Sometimes we allow ourselves to think that God is some indulgent grandparent. We rightly emphasis his love in an age where he is seen as an enemy but we forget that the cross speaks of the high standards that God expects of us and our failure to meet his quality control standards. Jesus died because we have messed up. Grace means we are forgiven and cleansed made holy and acceptable to God. Our actions, powered by the Holy Spirit should reflect his glory. So Paul challenges us. Are our lives evidently kingdom lives or are they wandering along aimlessly, hoping God does not ask too much of us? What are you building? Is it fireproof? Will it last? The Victorian age was the period of great church building, and now we are surrounded with redundant buildings because we have failed to build the eternal church. It is not the physical building that matters but the spiritual building. So how do we build an eternal church?  First, on the foundation of Christ. We are living stones because we have received spiritual life by grace from God through Jesus. Secondly, through the power of the Holy Spirit. It is as he directs and pours himself into us that we are transformed into the radiant place of worship that God is building. So the challenge is to examine day by day before the Lord what we are doing, so that our lives truly express the presence of Jesus.

 

 The temple of the Holy Spirit v16-17 These verses were written before the destruction of Jerusalem in AD70. Yet they remind us that the Temple was transient. Jesus was quite clear that his body was the true temple. You, as members of God’s church, are part of the body of Christ. Listen to what God says about you. You are so valuable that an attack on you is an attack on him. Being set apart by God is a real privilege. While attacks on the church, like the one parliament conjured up over marriage, may not be the cause of flooding, we need to understand that a nation that turns its back on God will face self-destruction. The flooding is natural, the stupidity of building on flood plains is evidence of our long-term disregard to the way rivers work – a blindness to God’s creation.

 

But enjoy this, Together, we are God’s temple and that God’s Spirit lives in you. Wow!

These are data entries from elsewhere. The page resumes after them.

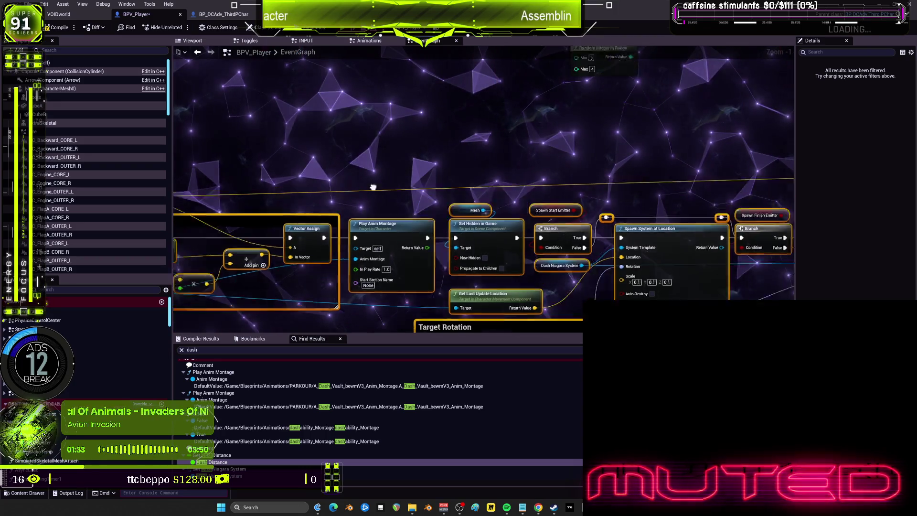
pyautogui.click(333, 112)
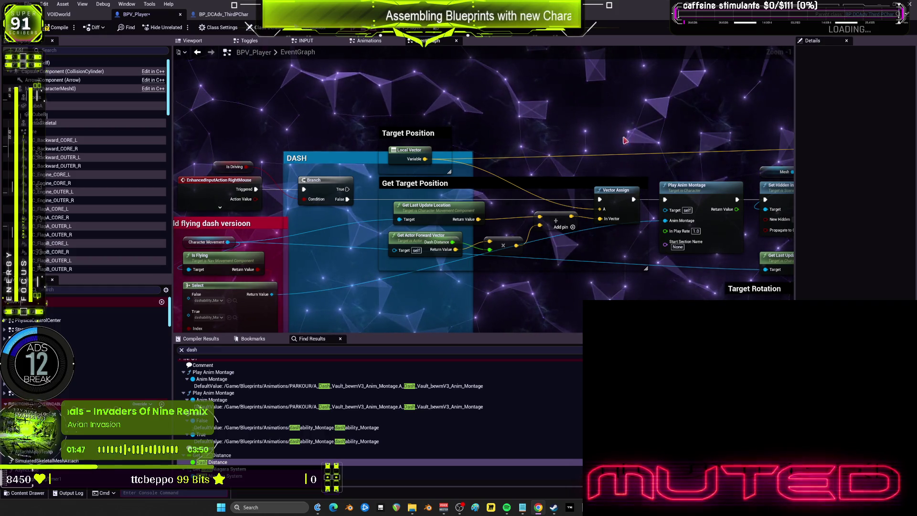
# - Review the pasted montage, Spawn System, Move Component To and Target Rotation nodes
pyautogui.moveTo(625, 145); pyautogui.dragTo(558, 161)
pyautogui.moveTo(601, 136); pyautogui.dragTo(306, 140)
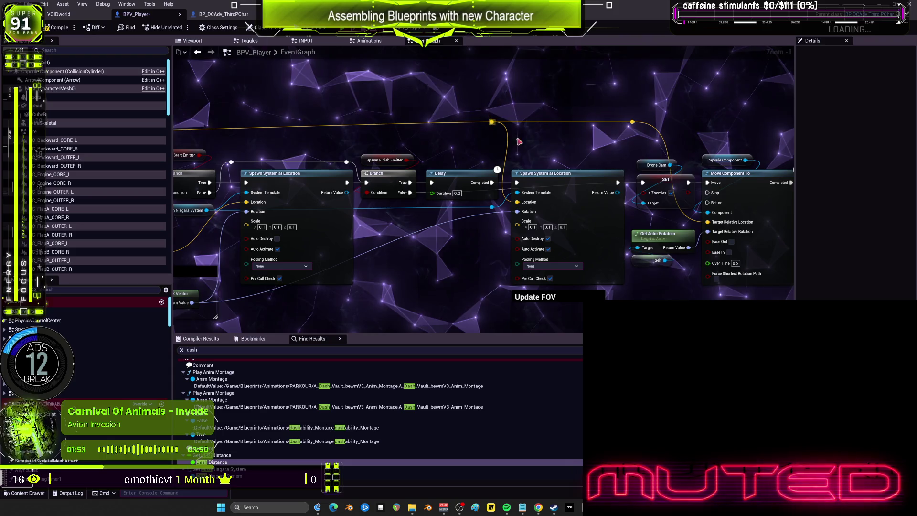
pyautogui.moveTo(624, 140); pyautogui.dragTo(394, 91)
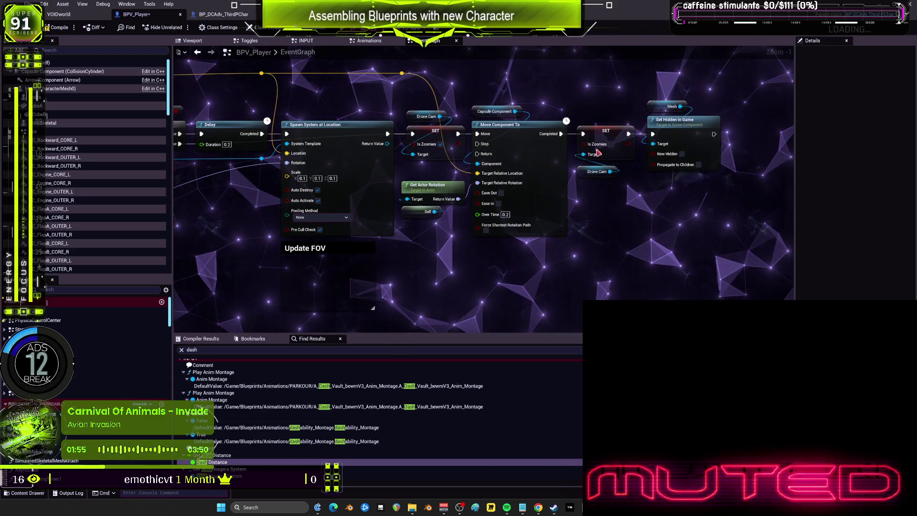
pyautogui.moveTo(369, 241)
pyautogui.mouseDown()
pyautogui.moveTo(505, 249)
pyautogui.moveTo(342, 198)
pyautogui.mouseUp()
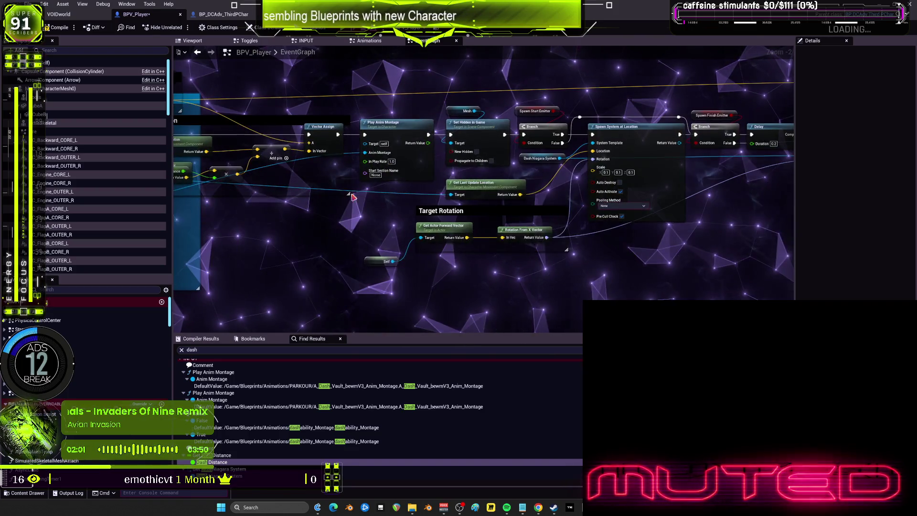
pyautogui.moveTo(547, 280); pyautogui.dragTo(460, 252)
pyautogui.rightClick(462, 246)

This morning God sees a temple, not made with hands but our transformed lives in which our praises ring true and beautifully. And he has always said “ I will dwell in the midst of you” . Does that not take your breath away. The living God, Jesus himself is standing among us this morning receiving our worship and praise.

 

 The wisdom of the Spirit is Christ. 18-23

Finally in this passage, Paul returns to the theme of wisdom. It is a misunderstanding of what spiritual wisdom is that leads to divisions in the church. When we concentrate on Jesus and what he has done, the things that irritate us about others or the strange rituals we do as our tradition become irrelevant because we are taken up with Jesus, our fellow Christians are brothers and jewels of faith that adorn our Saviour.

Wisdom of this world does not ever understand grace. It reduces us to mechanisms and biological processes. It has no justification for morality, no guidelines for community because it begins with “I think, therefore I am.” And really gets no further. The wisdom of God on the other hand, builds for eternity and has a reason for community in time.

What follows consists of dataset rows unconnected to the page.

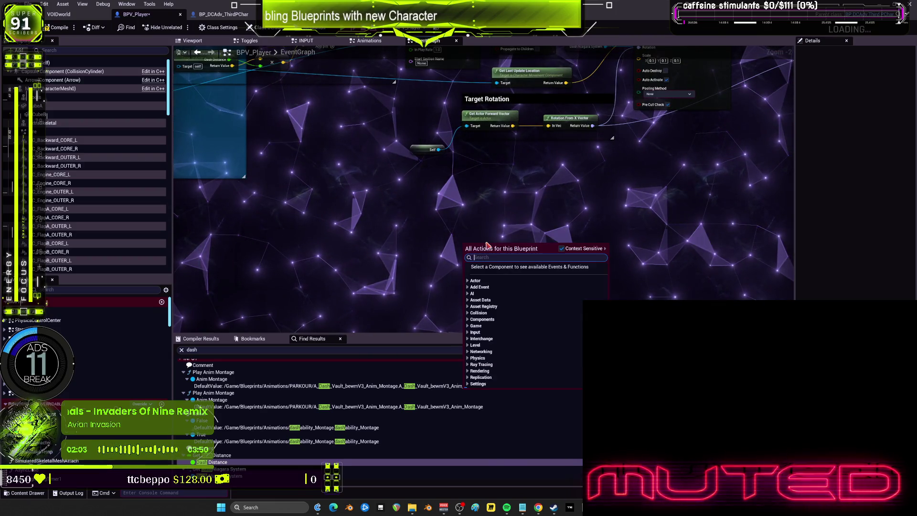
# - Cancel the 'dash' node search, compile BPV_Player with one warning, and return to VOIDWorld
pyautogui.write('dash')
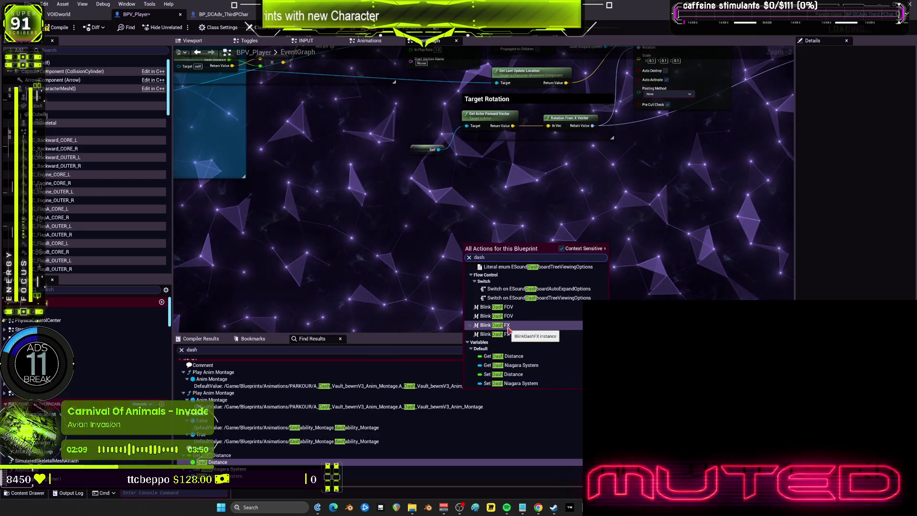
pyautogui.press('Escape')
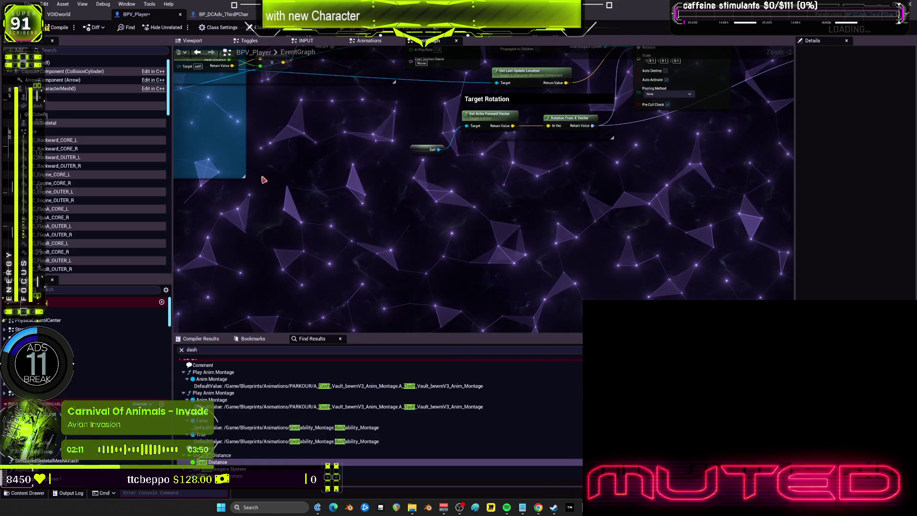
pyautogui.click(59, 28)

 So how are we to go forward from here? First standing on the complete and finished work of Christ in salvation. That is why we meet week by week to celebrate Communion. Jesus told us to so that we would not forget the main thing about our faith. That is in the cross of Christ. Salvation and forgiveness and new life flowing from his sacrifice for us.  Secondly, seeking the Holy Spirit to transform us to be Christ-like, God’s temple, standing out in the community as a beacon of God’s love. We will get it wrong, often. But we need seek forgiveness from God, to forgive ourselves and forgive one another. The Bible has a lot to say about relationships and most of what it has to say is about forgiveness. Disunity starts with a lack of forgiveness, an impatience to do it my way, instead of doing it ‘our’ way and ultimately, and most important, God’s way.